* _ACTIVITY_:
Search the records for lines that contain the word "Lite". Copy them all.
■ ■ ■ ■ ■ ■ ■
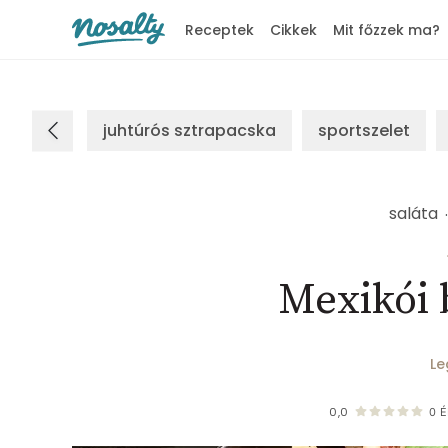
Receptek
Cikkek
Mit főzzek ma?
Nosalty
juhtúrós sztrapacska
sportszelet
saláta
Mexikói 
Le
0,0
0
É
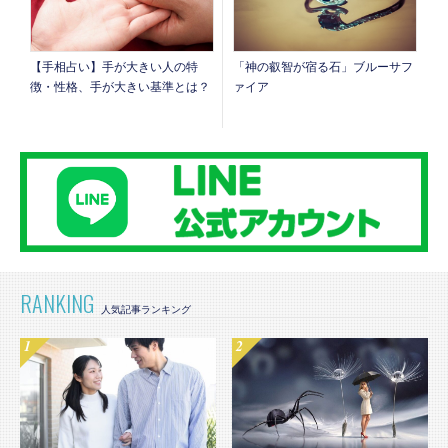
【手相占い】手が大きい人の特
「神の叡智が宿る石」ブルーサフ
徴・性格、手が大きい基準とは？
ァイア
RANKING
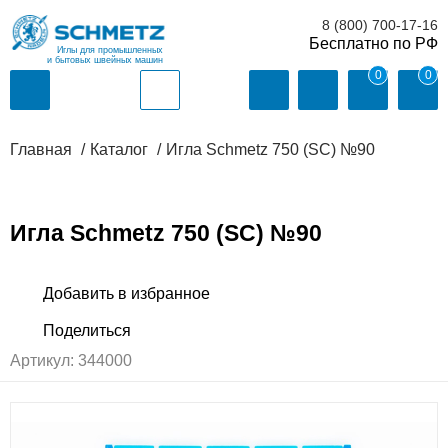
8 (800) 700-17-16
Иглы для промышленных
и бытовых швейных машин
0
0
Главная
Каталог
Игла Schmetz 750 (SC) №90
Игла Schmetz 750 (SC) №90
Артикул:
344000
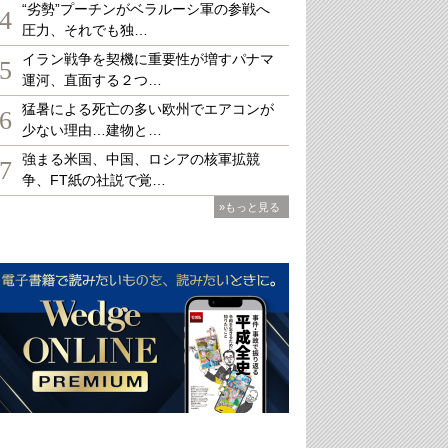
“劣勢”プーチンがベラルーシ軍の参戦へ
4
圧力、それでも独…
イラン戦争を契機に重要性が増すパナマ
5
運河、直面する２つ…
猛暑による死亡の多い欧州でエアコンが
6
少ない理由…建物と…
強まる米国、中国、ロシアの核軍拡競
7
争、FT紙の社説で覚…
»もっと見る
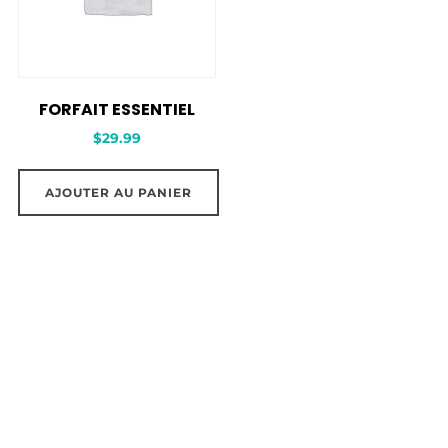
FORFAIT ESSENTIEL
$
29.99
AJOUTER AU PANIER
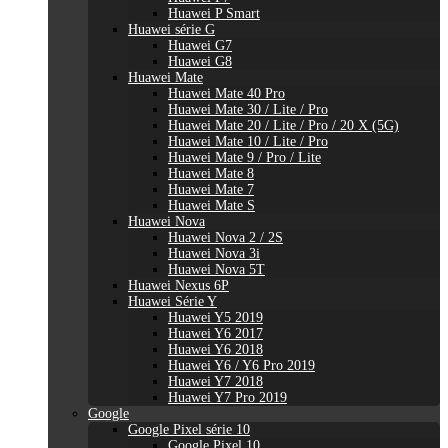
Huawei P Smart
Huawei série G
Huawei G7
Huawei G8
Huawei Mate
Huawei Mate 40 Pro
Huawei Mate 30 / Lite / Pro
Huawei Mate 20 / Lite / Pro / 20 X (5G)
Huawei Mate 10 / Lite / Pro
Huawei Mate 9 / Pro / Lite
Huawei Mate 8
Huawei Mate 7
Huawei Mate S
Huawei Nova
Huawei Nova 2 / 2S
Huawei Nova 3i
Huawei Nova 5T
Huawei Nexus 6P
Huawei Série Y
Huawei Y5 2019
Huawei Y6 2017
Huawei Y6 2018
Huawei Y6 / Y6 Pro 2019
Huawei Y7 2018
Huawei Y7 Pro 2019
Google
Google Pixel série 10
Google Pixel 10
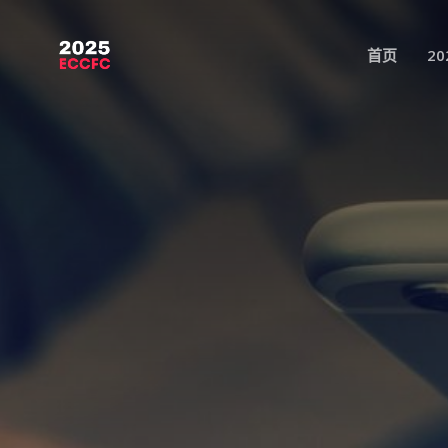
跳
至
首页
2
内
容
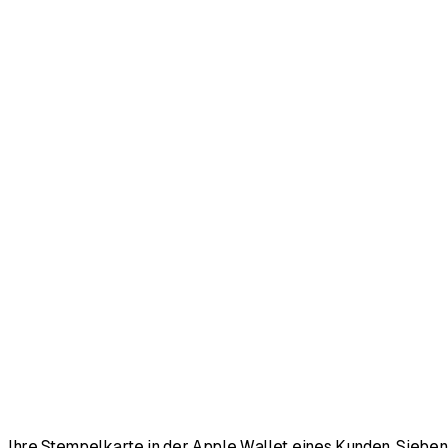
Ihre Stempelkarte in der Apple Wallet eines Kunden. Sieben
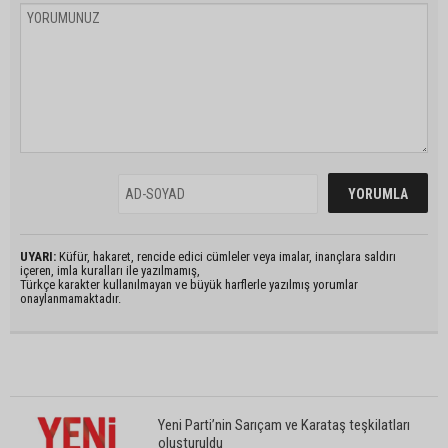
UYARI:
Küfür, hakaret, rencide edici cümleler veya imalar, inançlara saldırı
içeren, imla kuralları ile yazılmamış,
Türkçe karakter kullanılmayan ve büyük harflerle yazılmış yorumlar
onaylanmamaktadır.
Yeni Parti’nin Sarıçam ve Karataş teşkilatları
oluşturuldu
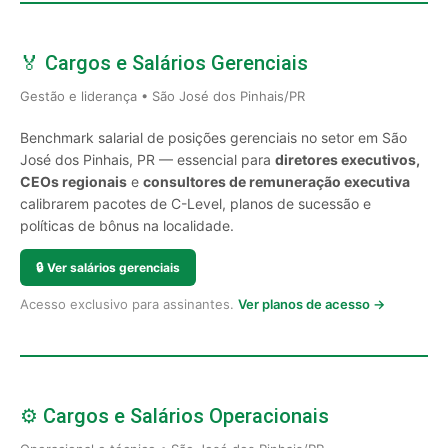
🏅 Cargos e Salários Gerenciais
Gestão e liderança • São José dos Pinhais/PR
Benchmark salarial de posições gerenciais no setor em São
José dos Pinhais, PR — essencial para
diretores executivos,
CEOs regionais
e
consultores de remuneração executiva
calibrarem pacotes de C-Level, planos de sucessão e
políticas de bônus na localidade.
🔒
Ver salários gerenciais
Acesso exclusivo para assinantes.
Ver planos de acesso →
⚙️ Cargos e Salários Operacionais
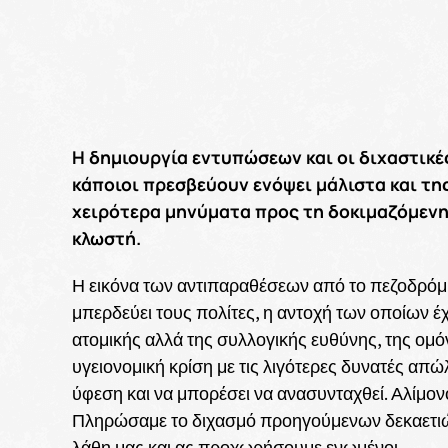
Η δημιουργία εντυπώσεων και οι διχαστικές
κάποιοι πρεσβεύουν ενόψει μάλιστα και τη
χειρότερα μηνύματα προς τη δοκιμαζόμενη 
κλωστή.
Η εικόνα των αντιπαραθέσεων από το πεζοδρόμι
μπερδεύει τους πολίτες, η αντοχή των οποίων έχε
ατομικής αλλά της συλλογικής ευθύνης, της ομόν
υγειονομική κρίση με τις λιγότερες δυνατές απώλ
ύφεση και να μπορέσει να ανασυνταχθεί. Αλίμον
Πληρώσαμε το διχασμό προηγούμενων δεκαετιώ
λάθη μας και ας προχωρήσουμε ενωμένοι.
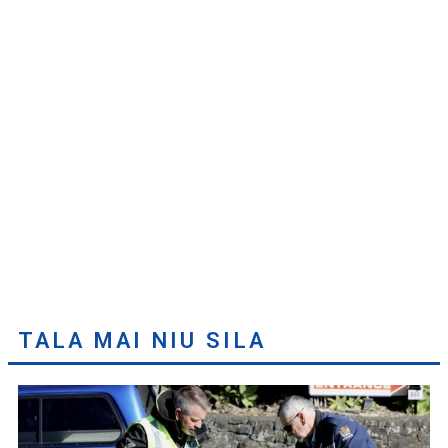
TALA MAI NIU SILA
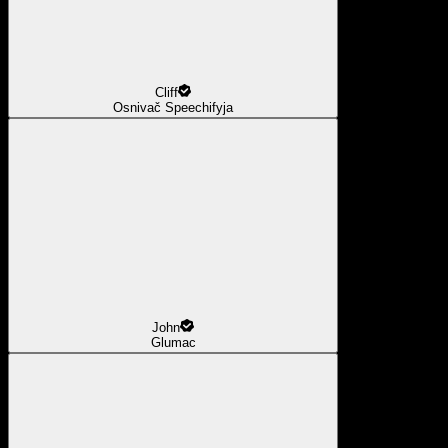
Cliff
Osnivač Speechifyja
John
Glumac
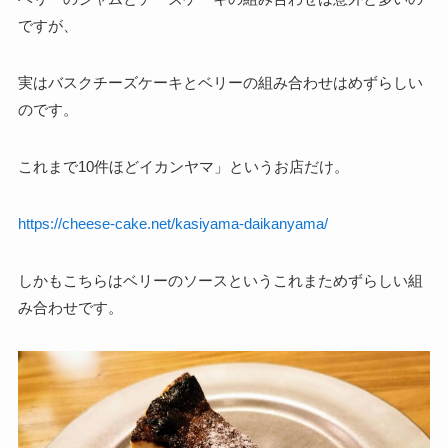
ですが、
実はバスクチーズケーキとベリーの組み合わせはめずらしい
のです。
これまで10件ほどイカンヤマ」というお店だけ。
https://cheese-cake.net/kasiyama-daikanyama/
しかもこちらはベリーのソースというこれまためずらしい組
み合わせです。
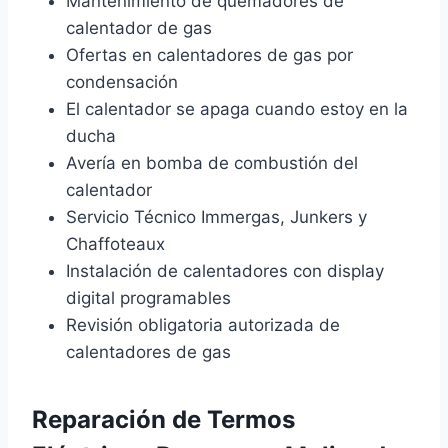
Mantenimiento de quemadores de
calentador de gas
Ofertas en calentadores de gas por
condensación
El calentador se apaga cuando estoy en la
ducha
Avería en bomba de combustión del
calentador
Servicio Técnico Immergas, Junkers y
Chaffoteaux
Instalación de calentadores con display
digital programables
Revisión obligatoria autorizada de
calentadores de gas
Reparación de Termos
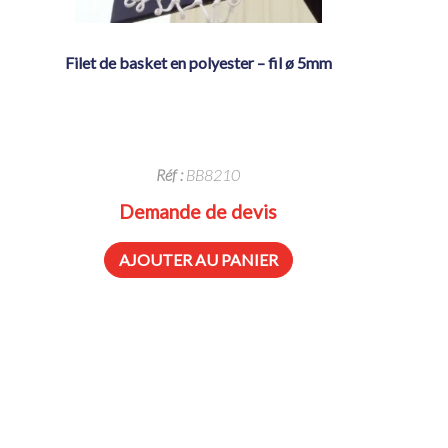
filet de basket en polyester – fil ø 5mm
Réf :
BB8210
Demande de devis
AJOUTER AU PANIER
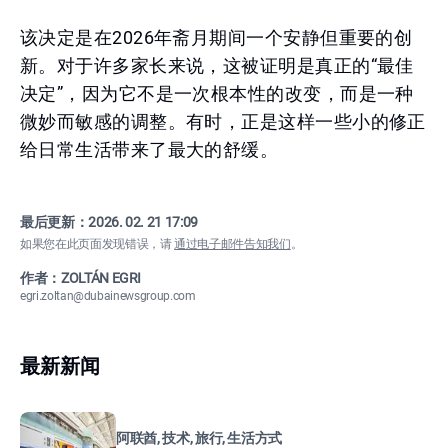
该决定是在2026年斋月期间一个安静但重要的创
新。对于许多家长来说，这被证明是真正的“最佳
决定”，因为它不是一次根本性的改变，而是一种
微妙而敏感的调整。有时，正是这样一些小的修正
给日常生活带来了最大的舒缓。
最后更新：
2026. 02. 21 17:09
如果您在此页面发现错误，请
通过电子邮件告知我们
。
作者：ZOLTÁN EGRI
egri.zoltan@dubainewsgroup.com
最新新闻
阿联酋, 技术, 旅行, 生活方式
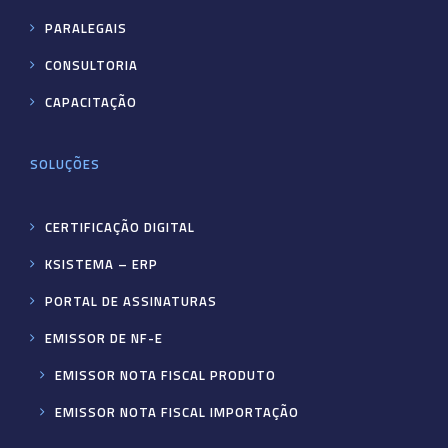
PARALEGAIS
CONSULTORIA
CAPACITAÇÃO
SOLUÇÕES
CERTIFICAÇÃO DIGITAL
KSISTEMA – ERP
PORTAL DE ASSINATURAS
EMISSOR DE NF-E
EMISSOR NOTA FISCAL PRODUTO
EMISSOR NOTA FISCAL IMPORTAÇÃO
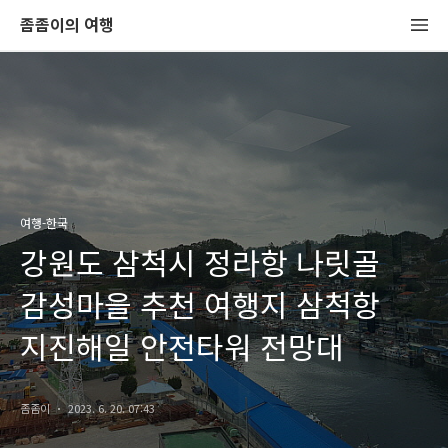
좀좀이의 여행
여행-한국
강원도 삼척시 정라항 나릿골
감성마을 추천 여행지 삼척항
지진해일 안전타워 전망대
좀좀이
2023. 6. 20. 07:43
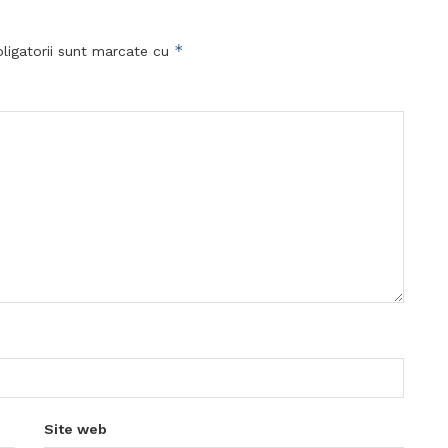
*
ligatorii sunt marcate cu
Site web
■ ■ ■ ■ ■ ■ ■
* _PROBLEM SOLUTION_:
Huawei Mate 30 / Lite / Pro
Huawei Mate 20 / Lite / Pro / 20 X (5G)
Huawei Mate 10 / Lite / Pro
Huawei Mate 9 / Pro / Lite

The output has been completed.